H. 32.4 cm x W. 26.7 cm

- Period: Western Zhou dynasty
- Date: c. 1046–771 BCE
- Description: Part of the altar set at Metropolitan Museum of Art. This set was excavated in 1901 and later collected by Duanfang, a senior Manchu official. Eleven vessels are inscribed. The set was created around the time that Zhou conquered Shang, and clearly by different foundries; the set may represent the accumulated wealth of a family shrine.

=== Later period ===
Nephrite Jia

H. 25.4 cm x W. 4.0 cm x D. 15.2 cm

- Period: Later Qing dynasty, Republic period
- Date: c. 1900–1949
- Description: Making copies of old vessels in other materials became a trend in the early part of the twentieth century due to increasing amount of archaeological activity. Jade jia vessels were especially popular. This motif consists of abstracted dragons based on Western Zhou models. The thinly cut jade is caused by the influx of Mughal styles during Qianlong reign.

== Historical and cultural references ==
During the Ming and Qing periods, jia gradually became tea drinking vessels, as recorded in Dream of the Red Chamber.
- 第四十一回 "栊翠庵茶品梅花雪怡红院劫遇母蝗虫"有一节云:又见妙玉另拿出两只杯来。一个旁边有一耳，杯上镌着"𤫫瓟斝"三个隶字，后有一行小真字是"晋王恺珍玩"，又有"宋元丰五年四月眉山苏轼见于秘府"一行小字。妙玉便斟了一斝，递与宝钗。 In this chapter, the author writes about Miaoyu's collection of tea drinking vessels. Among which is a bottle-gourd jia with clerical script inscription "ban pao jia" on it.
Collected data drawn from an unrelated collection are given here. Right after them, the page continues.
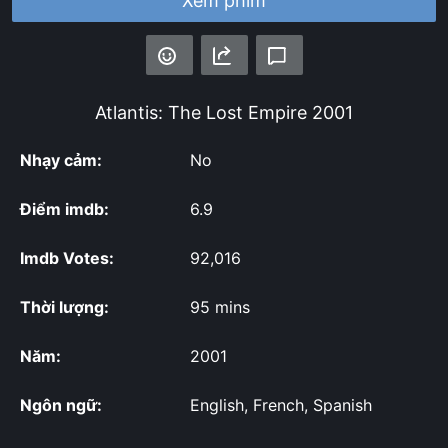
Xem phim
Atlantis: The Lost Empire
2001
Nhạy cảm:
No
Điểm imdb:
6.9
Imdb Votes:
92,016
Thời lượng:
95 mins
Năm:
2001
Ngôn ngữ:
English, French, Spanish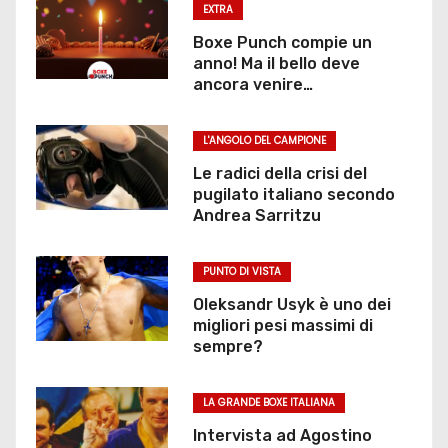
EXTRA
Boxe Punch compie un
anno! Ma il bello deve
ancora venire…
L'ANGOLO DEL CAMPIONE
Le radici della crisi del
pugilato italiano secondo
Andrea Sarritzu
PUNTO DI VISTA
Oleksandr Usyk è uno dei
migliori pesi massimi di
sempre?
LA GRANDE BOXE ITALIANA
Intervista ad Agostino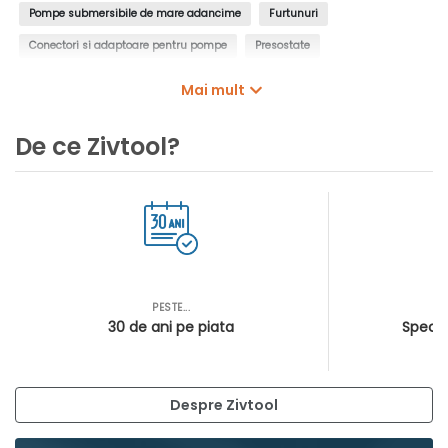
Pompe submersibile de mare adancime
Furtunuri
Conectori si adaptoare pentru pompe
Presostate
Controlere pentru pompe
Intrerupatoare cu plutitor
Mai mult
Manometre de presiune
Filtre de apa, insertii de filtrare
De ce Zivtool?
Cartuse filtrante pentru pompe
Cosuri filtrante pentru pompe
PESTE...
AS
30 de ani pe piata
Special
Despre Zivtool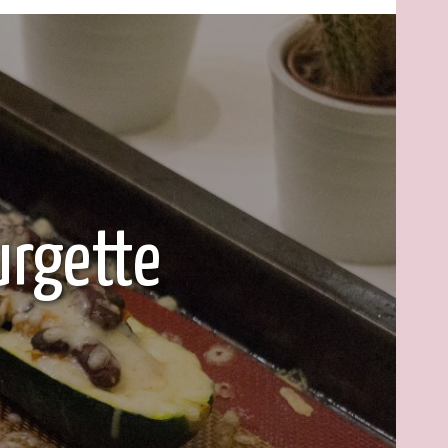
urgette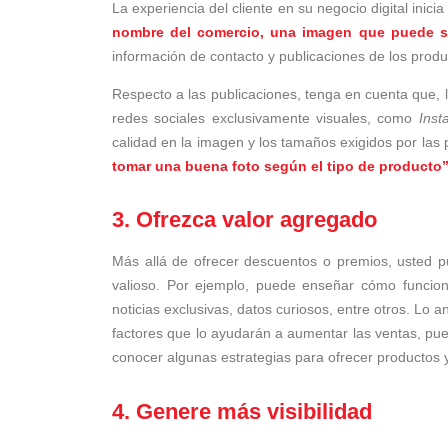
La experiencia del cliente en su negocio digital inici
nombre del comercio, una imagen que puede se
información de contacto y publicaciones de los produ
Respecto a las publicaciones, tenga en cuenta que, 
redes sociales exclusivamente visuales, como
Ins
calidad en la imagen y los tamaños exigidos por las p
tomar una buena foto según el tipo de producto”
3. Ofrezca valor agregado
Más allá de ofrecer descuentos o premios, usted p
valioso. Por ejemplo, puede enseñar cómo funciona
noticias exclusivas, datos curiosos, entre otros. Lo 
factores que lo ayudarán a aumentar las ventas, pues
conocer algunas estrategias para ofrecer productos y
4. Genere más visibilidad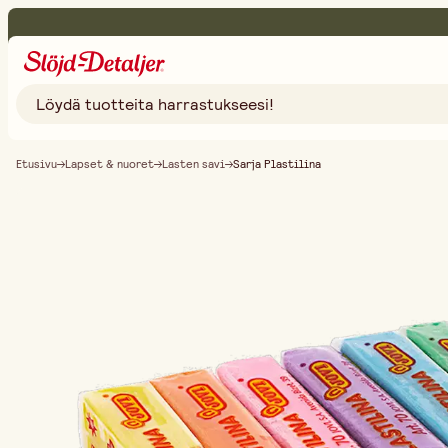
Etusivu
Lapset & nuoret
Lasten savi
Sarja Plastilina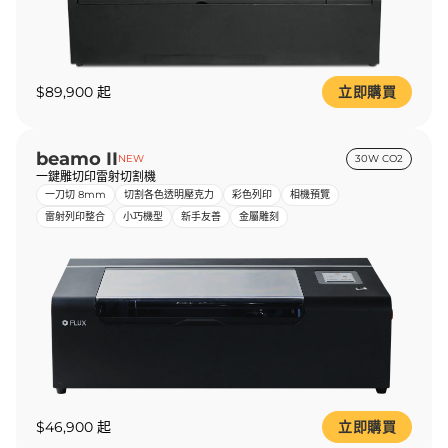
$89,900 起
立即購買
beamo II
NEW
30W CO2
一鍵雕切印雷射切割機
一刀切 8mm
切割各色透明壓克力
彩色列印
相機預覽
雷射列印整合
小巧機型
新手友善
金屬雕刻
$46,900 起
立即購買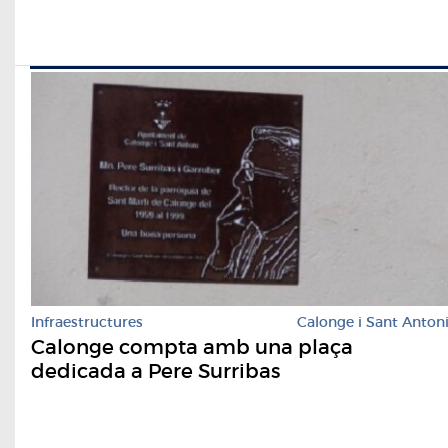
Infraestructures
Calonge i Sant Anton
Calonge compta amb una plaça
dedicada a Pere Surribas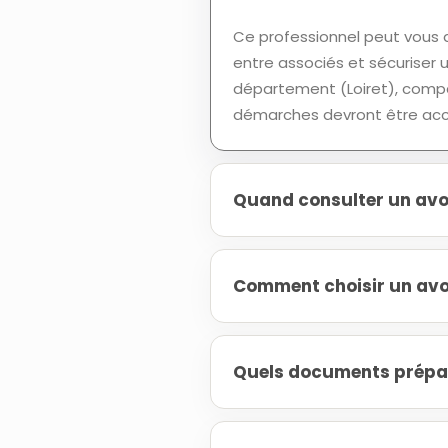
Ce professionnel peut vous ai
entre associés et sécuriser 
département (Loiret), compare
démarches devront être acc
Quand consulter un avoc
Comment choisir un avoc
Quels documents prépare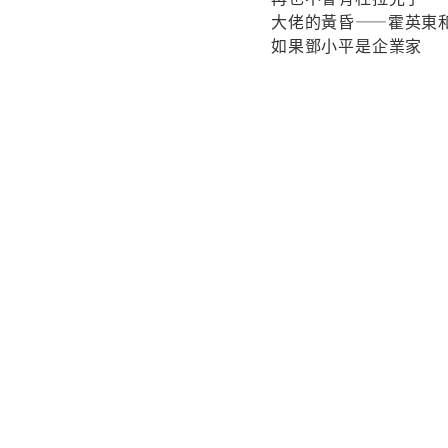
大佬的黃昏——霍英東
如果鄧小平是企業家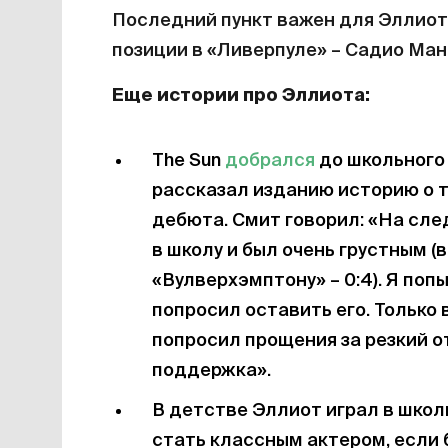
Последний пункт важен для Эллиота
позиции в «Ливерпуле» – Садио Ман
Еще истории про Эллиота:
The Sun
добрался
до школьного 
рассказал изданию историю о т
дебюта. Смит говорил: «На сл
в школу и был очень грустным (
«Вулверхэмптону» – 0:4). Я поп
попросил оставить его. Только 
попросил прощения за резкий от
поддержка».
В детстве Эллиот играл в школь
стать классным актером, если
Jade jia are frequently mentioned in poems and other literary works:
- 身在瑶台，笑斟玉斝，人生几见此佳景 。[清 孔尚任《桃花扇·草檄》] This describes how happy it is at a banquet by talking about the beautiful scenery around and pouring wine into the jade jia vessels. (The Peach Blossom Fan, Kong Shangren)
- 太庙初献，依开宝例，以玉斝、玉瓒，亚献以金斝，终献以瓢斝 。[《宋史·礼志一》]This records a ritual performed during the Song dynasty in the book History of Song in Twenty-Four Histories. Jade jia, gold jia, and jia made from gourds are used sequentially in the ritual.